Dans le vent et le froid qui balaient la plaine, les salariés sont à bout. « J’ai une formation de biologiste. Il n’y a qu’ici que j’ai trouvé du travail. Pour 19 euros par jour. On en a besoin dans la famille. Mais ça ne suffit pas pour vivre », témoigne Marios Athanasiadis, 21 ans.

 

« Toute la journée, je creuse à la pioche. C’est dangereux. Nous devrions avoir du matériel de sécurité. Mais même les chaussures, ils ne nous les payent pas », ajoute Alexandros Tsingopoulos. À 54 ans, il avoue, en montrant ses mains qui ont toujours travaillé, qu’il était soulagé d’avoir retrouvé un emploi. « Avant, j’étais dans le bâtiment. Mais avec la crise, il n’y a plus d’activité dans ce secteur. J’ai 4 enfants, ma femme n’a pas de travail. Il faut bien qu’ils mangent ! » poursuit-il. Et puis, « ce n’est pas forcément inintéressant : nous pouvons discuter un peu avec les archéologues ».

 

« On pouvait, au début, l’interrompt gentiment Nikolaos Parasidis, 20 ans, la silhouette efflanquée. Mais la direction met la pression : les cadences accélèrent. Le boulot est épuisant. Je pioche, je ramasse la terre à la pelle, je la mets dans les chariots. Sans arrêt. À ce rythme, nous risquons toujours de donner un coup à ceux qui travaillent à côté de nous. Et j’en ai même vu tomber dans les trous. »

 

« Il y a eu des accidents, explique Nikolaos Petzakis, lui aussi membre du comité de grève. Nous nous sommes occupés nous-mêmes des blessés : nous les avons transportés dans les bennes.
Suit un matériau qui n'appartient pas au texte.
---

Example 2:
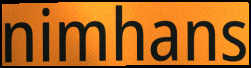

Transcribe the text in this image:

nimhans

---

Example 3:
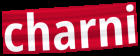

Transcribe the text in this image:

charni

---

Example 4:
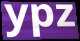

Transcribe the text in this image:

ypz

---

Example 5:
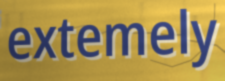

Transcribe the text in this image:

extemelyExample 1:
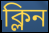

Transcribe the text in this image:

ক্লিন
On nous a dit qu’il y avait une ambulance sur le chantier et du personnel médical. Nous ne les avons jamais vus. » Malgré l’obligation légale. Nikolaos Petzakis, fixant, au loin, les centrales thermiques, sait qu’elles sont à la fois son malheur et l’un des derniers moyens d’assurer la subsistance de sa famille.

 

« Dans la région, près de 8 000 personnes travaillent pour DEI, et beaucoup d’autres chez ses sous-traitants », précise Stathis Konstandinidis, député Nouvelle Démocratie du département, qui compte environ 60 000 habitants. Or, la région est la 5e de l’UE pour le taux de chômage (29,9 % en 2012).

 

« En Grèce, l’avenir est bouché. Nos conditions de travail sont terribles, comme au début du XXe siècle », estime Nikolaos Parasidis, qui veut « partir en Allemagne ». « Nous sommes tombés à l’état d’esclaves. J’ai grandi en Grèce, je n’avais jamais pensé qu’un jour, je songerais à quitter le pays », conclut Fannis.
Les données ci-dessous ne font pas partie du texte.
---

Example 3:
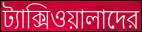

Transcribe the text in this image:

ট্যাক্সিওয়ালাদের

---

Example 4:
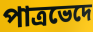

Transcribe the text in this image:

পাত্রভেদে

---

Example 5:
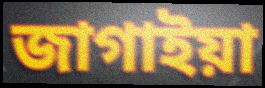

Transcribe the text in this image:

জাগাইয়া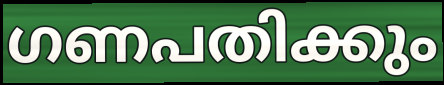
ഗണപതിക്കും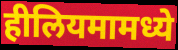
हीलियमामध्येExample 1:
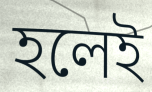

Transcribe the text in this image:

হলেই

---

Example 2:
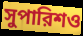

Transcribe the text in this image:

সুপারিশও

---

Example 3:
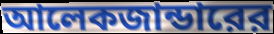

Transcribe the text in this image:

আলেকজান্ডারের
« On vit à dix dans trois pièces »


« Au point où j’en suis, je ne peux même pas acheter de lait pour mon bébé. » Il a deux mois et demi. C’est son père, Emilio, qui raconte ce drame. « Aujourd’hui, je suis chômeur, licencié par AKMI* car j’ai mené la grève. La direction fait tout pour nous soumettre. Elle menace de tous nous licencier si nous maintenons la grève. » Dans le flot des mots qui jaillissent de sa bouche, sa détresse revient : « Je n’arrive pas à nourrir mes enfants. » La famille doit en assumer deux. Sa femme en a eu un d’un premier mariage, il y a cinq ans ; elle est au chômage. De longue durée, donc sans indemnités.

 

« J’ai été licencié parce que je me battais pour mes droits, reprend-il. Notre vie est celle du XIXe siècle. Nous vivons à 10 dans la maison de mes beaux-parents. Ils dorment dans le salon. Mon beau-frère et sa famille sont dans une chambre, nous dans une autre. Nous avons tous des difficultés financières. Nous achetons à manger quand nous pouvons, peu de viande, c’est trop cher. »

 

Et l’hiver, très rigoureux dans cette région du Nord-Ouest, est aussi source d’angoisse : « Comment allons-nous chauffer ? » Le long des routes, des tas de bois s’accumulent. « Même le bois a augmenté », précise-t-il.

 

En cas d’élections, ce père de 30 ans irait quand même voter. « J’ai testé tous les partis jusqu’alors : PASOK, Syriza, Nouvelle Démocratie. » Et même, admet-il, les néonazis d’Aube dorée. « Un vote de protestation ! Je veux des partis qui se battent ensemble pour aider ma famille et la Grèce. » Et si le scrutin avait lieu demain ? ?Il voterait Samaras, le premier ministre qui vient de donner un coup de balai chez les néonazis. « Il peut maintenir l’ordre. »


* Sollicitée par l’« HD », ?la direction d’AKMI, ?qui exploite le terrain ?et néglige les droits les plus élémentaires, n’a pas souhaité répondre.